**What you have to do**
In your answer, print each of the records below exactly.

**Records excerpted from a collection**
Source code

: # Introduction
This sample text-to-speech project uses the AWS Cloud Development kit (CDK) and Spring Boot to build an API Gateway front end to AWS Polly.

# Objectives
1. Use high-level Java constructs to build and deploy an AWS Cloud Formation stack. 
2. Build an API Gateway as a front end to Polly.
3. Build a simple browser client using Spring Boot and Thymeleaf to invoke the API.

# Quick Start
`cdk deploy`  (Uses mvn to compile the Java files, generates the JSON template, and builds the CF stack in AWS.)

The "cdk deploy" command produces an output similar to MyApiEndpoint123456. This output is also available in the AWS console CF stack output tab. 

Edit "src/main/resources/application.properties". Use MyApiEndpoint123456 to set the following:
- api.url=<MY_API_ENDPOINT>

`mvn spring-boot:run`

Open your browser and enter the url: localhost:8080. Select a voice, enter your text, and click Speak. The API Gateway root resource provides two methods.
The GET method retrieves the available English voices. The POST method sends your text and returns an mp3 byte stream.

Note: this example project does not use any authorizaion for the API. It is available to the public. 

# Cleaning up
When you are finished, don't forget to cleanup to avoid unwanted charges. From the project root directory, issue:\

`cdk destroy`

**Exercise output**
Source code

: # Introduction
This sample text-to-speech project uses the AWS Cloud Development kit (CDK) and Spring Boot to build an API Gateway front end to AWS Polly.

# Objectives
1. Use high-level Java constructs to build and deploy an AWS Cloud Formation stack. 
2. Build an API Gateway as a front end to Polly.
3. Build a simple browser client using Spring Boot and Thymeleaf to invoke the API.

# Quick Start
`cdk deploy`  (Uses mvn to compile the Java files, generates the JSON template, and builds the CF stack in AWS.)

The "cdk deploy" command produces an output similar to MyApiEndpoint123456. This output is also available in the AWS console CF stack output tab. 

Edit "src/main/resources/application.properties". Use MyApiEndpoint123456 to set the following:
- api.url=<MY_API_ENDPOINT>

`mvn spring-boot:run`

Open your browser and enter the url: localhost:8080. Select a voice, enter your text, and click Speak. The API Gateway root resource provides two methods.
The GET method retrieves the available English voices. The POST method sends your text and returns an mp3 byte stream.

Note: this example project does not use any authorizaion for the API. It is available to the public. 

# Cleaning up
When you are finished, don't forget to cleanup to avoid unwanted charges. From the project root directory, issue:\

`cdk destroy`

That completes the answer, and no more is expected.